## Passage provided
>> start

Jeff Prosserman (born November 2, 1983) is a Canadian cross-platform producer and director with experience in film, interactive, and mobile content strategy, development, and production. Prior to founding LIVESTAGE°, Prosserman was the Founder of Gusto Goods, a production company based in New York and Toronto.

Prosserman was born in Toronto, Ontario, Canada. He produced, wrote, and directed Chasing Madoff, a 2010 feature documentary on an attempt to expose Bernie Madoff's Ponzi scheme. Chasing Madoff premiered at the International Documentary Film Festival Amsterdam and was distributed across the United States by Cohen Media Group and in Canada by Entertainment One. Prosserman was also the Executive Producer of Monogamy, a feature film that premiered at the Tribeca Film Festival and was released by Oscilloscope Laboratories.

Following the release of these films, Prosserman worked as a content producer to launch The Daily, the first digital publication created by News Corporation for the iPad.

>> end

## Raw records
>> start

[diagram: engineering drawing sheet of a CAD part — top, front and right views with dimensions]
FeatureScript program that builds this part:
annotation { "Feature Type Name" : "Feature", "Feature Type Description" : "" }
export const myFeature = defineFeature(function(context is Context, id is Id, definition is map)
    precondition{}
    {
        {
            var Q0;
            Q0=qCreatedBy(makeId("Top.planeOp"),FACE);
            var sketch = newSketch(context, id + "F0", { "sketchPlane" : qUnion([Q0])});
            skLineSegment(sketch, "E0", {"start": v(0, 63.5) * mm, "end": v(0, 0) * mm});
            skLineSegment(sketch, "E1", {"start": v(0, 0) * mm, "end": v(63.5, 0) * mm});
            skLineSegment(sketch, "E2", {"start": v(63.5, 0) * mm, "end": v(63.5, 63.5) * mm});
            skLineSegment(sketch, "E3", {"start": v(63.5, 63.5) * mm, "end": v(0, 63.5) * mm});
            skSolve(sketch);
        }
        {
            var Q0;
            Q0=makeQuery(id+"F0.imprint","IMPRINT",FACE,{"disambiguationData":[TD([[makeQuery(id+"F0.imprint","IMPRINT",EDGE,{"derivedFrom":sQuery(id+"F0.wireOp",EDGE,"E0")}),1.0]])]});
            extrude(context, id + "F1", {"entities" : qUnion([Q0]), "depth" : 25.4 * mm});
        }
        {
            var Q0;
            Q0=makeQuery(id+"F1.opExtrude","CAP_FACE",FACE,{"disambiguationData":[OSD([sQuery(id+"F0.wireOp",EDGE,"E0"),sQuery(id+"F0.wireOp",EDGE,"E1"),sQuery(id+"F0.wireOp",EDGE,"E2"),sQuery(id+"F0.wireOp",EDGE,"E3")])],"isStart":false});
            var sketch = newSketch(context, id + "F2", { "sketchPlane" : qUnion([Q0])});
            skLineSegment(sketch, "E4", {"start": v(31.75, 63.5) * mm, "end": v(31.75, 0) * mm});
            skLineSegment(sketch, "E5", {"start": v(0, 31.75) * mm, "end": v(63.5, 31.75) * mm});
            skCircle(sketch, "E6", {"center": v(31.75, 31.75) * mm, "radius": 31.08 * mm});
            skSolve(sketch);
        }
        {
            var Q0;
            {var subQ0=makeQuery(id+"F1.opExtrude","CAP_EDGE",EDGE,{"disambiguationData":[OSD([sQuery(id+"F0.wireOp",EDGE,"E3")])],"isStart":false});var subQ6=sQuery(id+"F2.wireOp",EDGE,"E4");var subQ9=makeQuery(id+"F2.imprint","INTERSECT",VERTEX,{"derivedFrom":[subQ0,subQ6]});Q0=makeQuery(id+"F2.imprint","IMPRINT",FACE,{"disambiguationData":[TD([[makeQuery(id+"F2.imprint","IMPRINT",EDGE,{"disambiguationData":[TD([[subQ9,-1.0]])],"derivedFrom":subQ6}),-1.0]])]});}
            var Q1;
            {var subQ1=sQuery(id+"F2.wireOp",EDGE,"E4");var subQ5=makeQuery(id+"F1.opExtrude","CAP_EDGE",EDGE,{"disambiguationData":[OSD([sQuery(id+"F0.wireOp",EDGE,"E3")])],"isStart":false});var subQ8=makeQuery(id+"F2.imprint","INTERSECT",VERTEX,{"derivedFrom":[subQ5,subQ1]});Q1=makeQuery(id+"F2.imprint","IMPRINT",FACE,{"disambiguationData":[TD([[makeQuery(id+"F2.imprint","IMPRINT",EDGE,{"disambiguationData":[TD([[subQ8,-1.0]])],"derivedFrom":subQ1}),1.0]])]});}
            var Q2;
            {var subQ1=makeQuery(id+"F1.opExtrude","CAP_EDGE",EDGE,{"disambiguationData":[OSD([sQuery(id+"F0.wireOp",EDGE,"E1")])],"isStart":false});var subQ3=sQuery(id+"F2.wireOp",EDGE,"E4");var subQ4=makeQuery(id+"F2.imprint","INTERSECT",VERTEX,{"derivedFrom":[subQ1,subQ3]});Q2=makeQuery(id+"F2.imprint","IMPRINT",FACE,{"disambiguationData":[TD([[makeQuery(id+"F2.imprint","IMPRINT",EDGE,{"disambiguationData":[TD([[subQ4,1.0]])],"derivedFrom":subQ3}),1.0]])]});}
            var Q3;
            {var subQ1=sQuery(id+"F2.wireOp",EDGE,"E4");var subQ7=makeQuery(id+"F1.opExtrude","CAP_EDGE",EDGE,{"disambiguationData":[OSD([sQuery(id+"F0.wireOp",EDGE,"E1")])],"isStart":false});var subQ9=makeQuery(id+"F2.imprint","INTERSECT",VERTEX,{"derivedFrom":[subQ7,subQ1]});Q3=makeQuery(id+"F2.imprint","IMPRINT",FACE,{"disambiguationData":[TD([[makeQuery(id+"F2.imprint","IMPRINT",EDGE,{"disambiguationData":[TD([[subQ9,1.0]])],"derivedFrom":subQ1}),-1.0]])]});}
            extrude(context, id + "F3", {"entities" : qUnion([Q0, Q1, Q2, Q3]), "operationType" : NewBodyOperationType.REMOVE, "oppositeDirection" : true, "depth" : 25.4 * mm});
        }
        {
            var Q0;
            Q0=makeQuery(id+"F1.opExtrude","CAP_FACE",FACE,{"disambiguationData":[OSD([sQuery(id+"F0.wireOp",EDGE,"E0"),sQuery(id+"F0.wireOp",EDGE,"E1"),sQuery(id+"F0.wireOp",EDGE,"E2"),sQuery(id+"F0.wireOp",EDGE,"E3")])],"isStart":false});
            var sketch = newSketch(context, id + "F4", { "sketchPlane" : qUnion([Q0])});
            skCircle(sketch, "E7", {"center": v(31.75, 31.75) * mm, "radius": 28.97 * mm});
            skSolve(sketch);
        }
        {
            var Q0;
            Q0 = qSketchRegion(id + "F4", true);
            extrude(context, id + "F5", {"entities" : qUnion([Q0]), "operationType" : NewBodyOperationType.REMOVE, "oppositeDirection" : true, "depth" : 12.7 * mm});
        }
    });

>> end
>> start

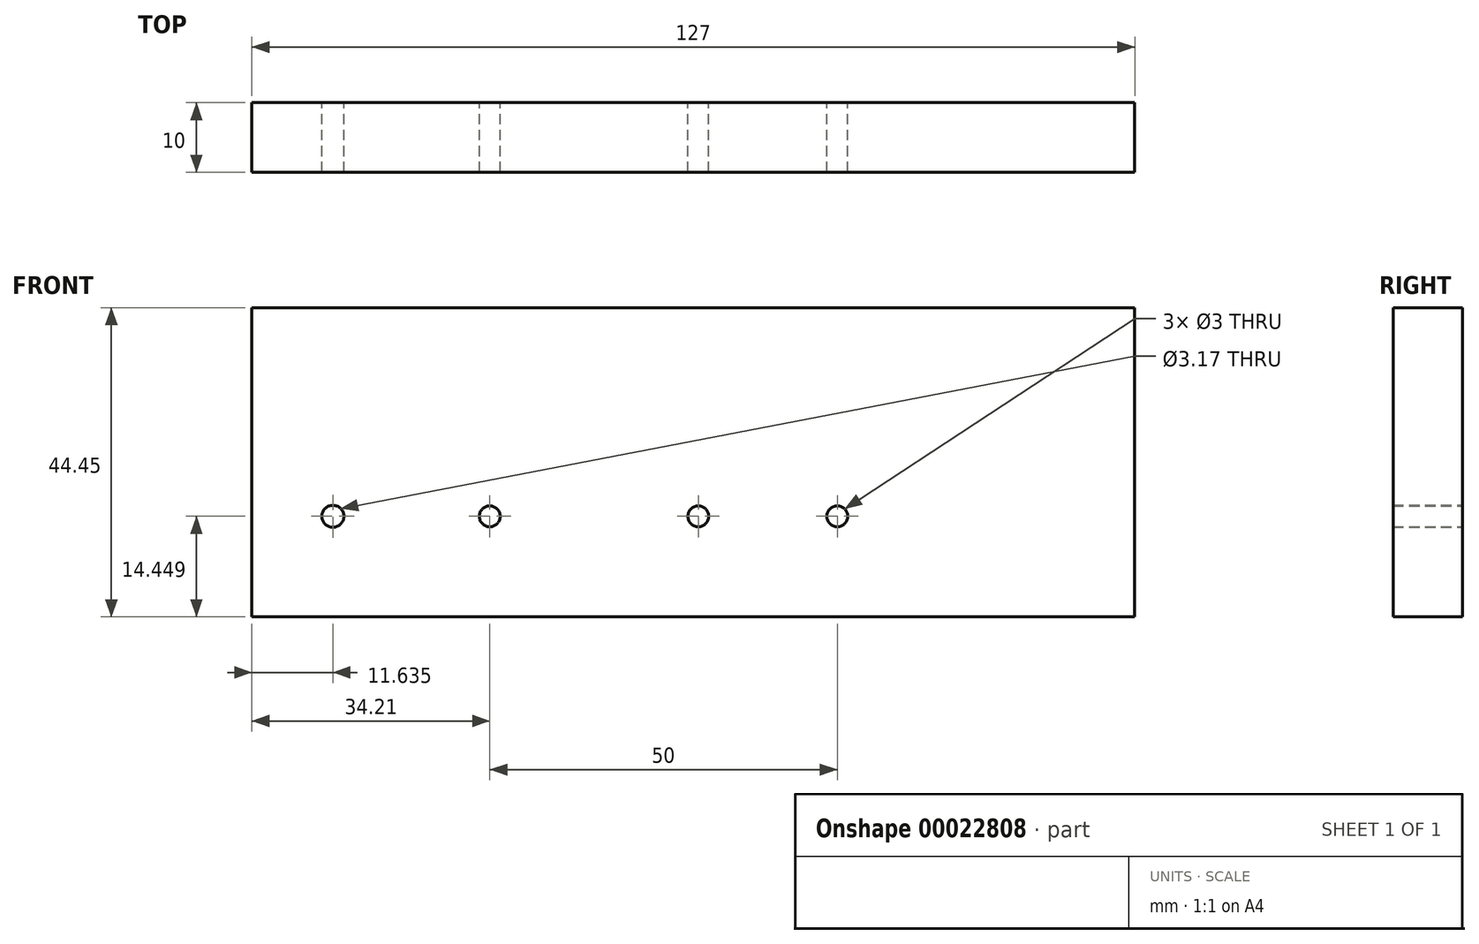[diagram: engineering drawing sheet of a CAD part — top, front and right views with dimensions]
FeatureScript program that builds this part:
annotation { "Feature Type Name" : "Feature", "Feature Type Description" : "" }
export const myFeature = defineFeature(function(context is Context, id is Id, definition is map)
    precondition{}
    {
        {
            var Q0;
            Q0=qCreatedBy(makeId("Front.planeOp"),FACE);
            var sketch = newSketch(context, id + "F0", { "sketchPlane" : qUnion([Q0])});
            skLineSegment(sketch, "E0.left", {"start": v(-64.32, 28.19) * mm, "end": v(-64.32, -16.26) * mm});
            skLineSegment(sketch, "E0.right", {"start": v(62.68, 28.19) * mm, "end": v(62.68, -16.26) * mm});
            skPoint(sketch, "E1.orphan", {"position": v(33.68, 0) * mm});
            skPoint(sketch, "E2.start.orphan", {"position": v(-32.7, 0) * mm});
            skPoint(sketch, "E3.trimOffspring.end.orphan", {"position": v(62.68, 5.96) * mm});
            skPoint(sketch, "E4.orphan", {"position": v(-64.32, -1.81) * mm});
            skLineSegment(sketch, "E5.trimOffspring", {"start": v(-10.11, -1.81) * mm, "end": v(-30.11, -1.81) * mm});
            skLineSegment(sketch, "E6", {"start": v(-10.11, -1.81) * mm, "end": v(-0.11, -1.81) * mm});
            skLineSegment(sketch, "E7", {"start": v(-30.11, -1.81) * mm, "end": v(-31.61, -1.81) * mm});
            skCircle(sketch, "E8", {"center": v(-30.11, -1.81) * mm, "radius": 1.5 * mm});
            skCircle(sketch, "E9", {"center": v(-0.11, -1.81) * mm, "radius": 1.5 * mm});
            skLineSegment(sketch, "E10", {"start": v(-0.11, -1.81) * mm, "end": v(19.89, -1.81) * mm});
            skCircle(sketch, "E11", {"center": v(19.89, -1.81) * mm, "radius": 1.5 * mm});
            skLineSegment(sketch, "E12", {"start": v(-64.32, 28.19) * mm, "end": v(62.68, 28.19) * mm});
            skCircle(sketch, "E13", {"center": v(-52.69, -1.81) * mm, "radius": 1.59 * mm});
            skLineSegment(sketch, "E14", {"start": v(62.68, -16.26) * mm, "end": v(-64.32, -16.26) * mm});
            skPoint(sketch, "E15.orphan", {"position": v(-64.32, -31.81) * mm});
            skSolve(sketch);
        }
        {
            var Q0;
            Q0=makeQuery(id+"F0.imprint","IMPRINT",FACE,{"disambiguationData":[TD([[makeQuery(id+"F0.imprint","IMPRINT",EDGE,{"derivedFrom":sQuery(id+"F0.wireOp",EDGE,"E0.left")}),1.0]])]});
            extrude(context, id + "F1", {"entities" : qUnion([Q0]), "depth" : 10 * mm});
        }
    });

>> end
>> start

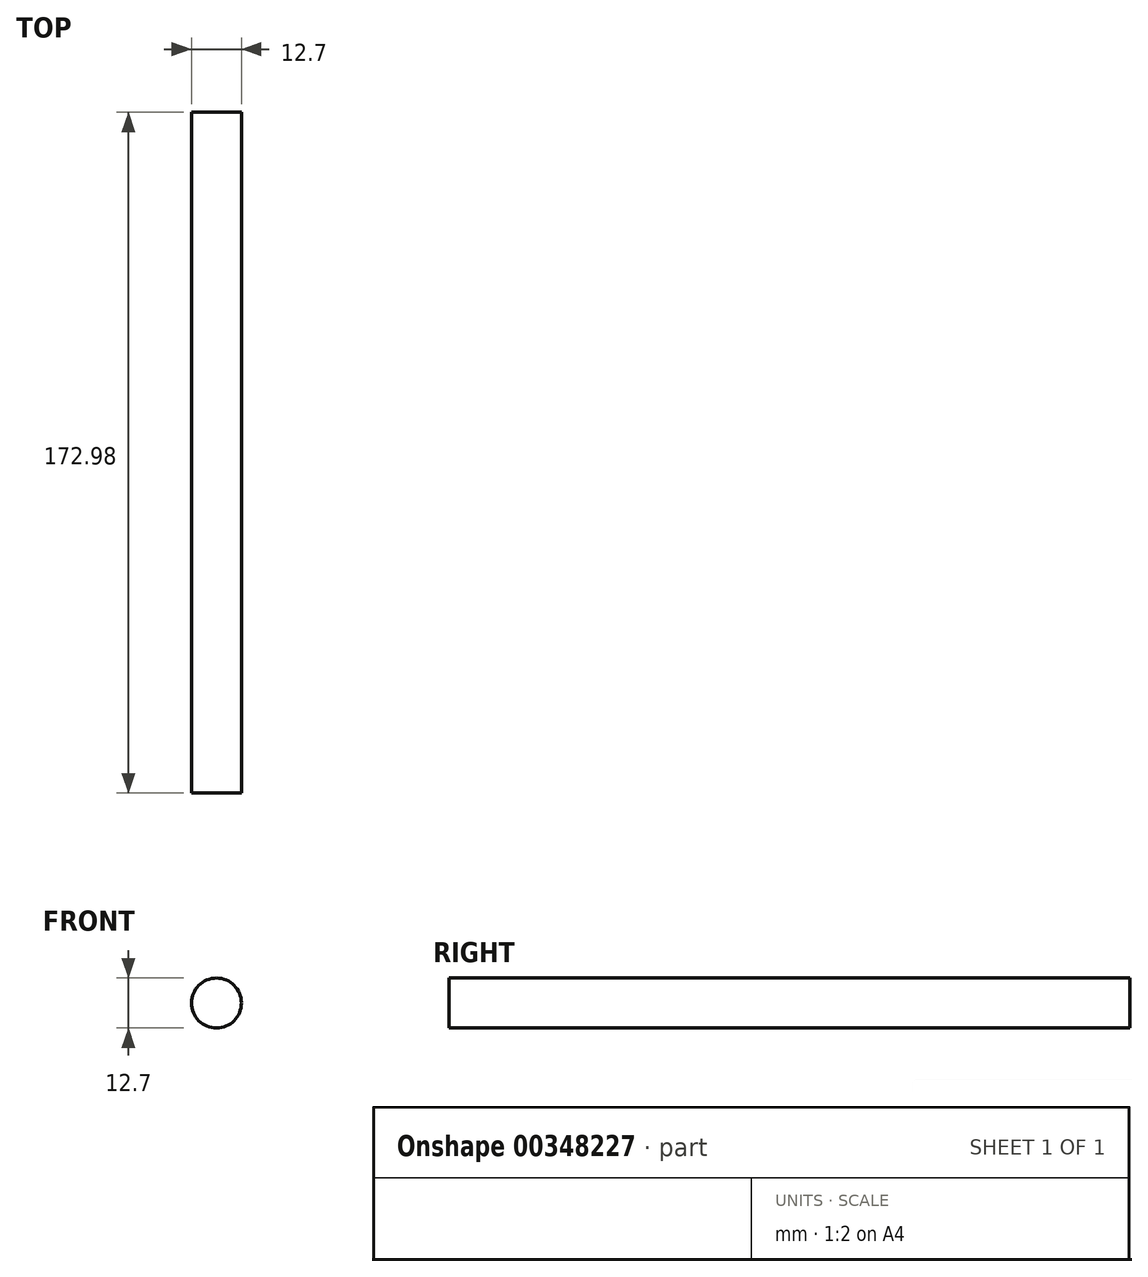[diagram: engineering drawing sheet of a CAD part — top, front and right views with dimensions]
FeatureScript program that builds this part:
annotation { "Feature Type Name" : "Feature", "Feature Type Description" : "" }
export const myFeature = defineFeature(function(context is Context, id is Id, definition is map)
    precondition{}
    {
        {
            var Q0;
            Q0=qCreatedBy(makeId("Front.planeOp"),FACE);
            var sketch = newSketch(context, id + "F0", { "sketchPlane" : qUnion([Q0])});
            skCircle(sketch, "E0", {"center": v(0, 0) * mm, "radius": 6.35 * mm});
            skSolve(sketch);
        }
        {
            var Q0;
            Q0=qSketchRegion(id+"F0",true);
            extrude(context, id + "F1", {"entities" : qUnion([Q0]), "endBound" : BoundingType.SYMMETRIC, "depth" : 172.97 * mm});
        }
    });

>> end

## Problem requirements
In the biographical passage on Jeff Prosserman, at which festival did Chasing Madoff premiere?

## Answer to this problem
The International Documentary Film Festival Amsterdam.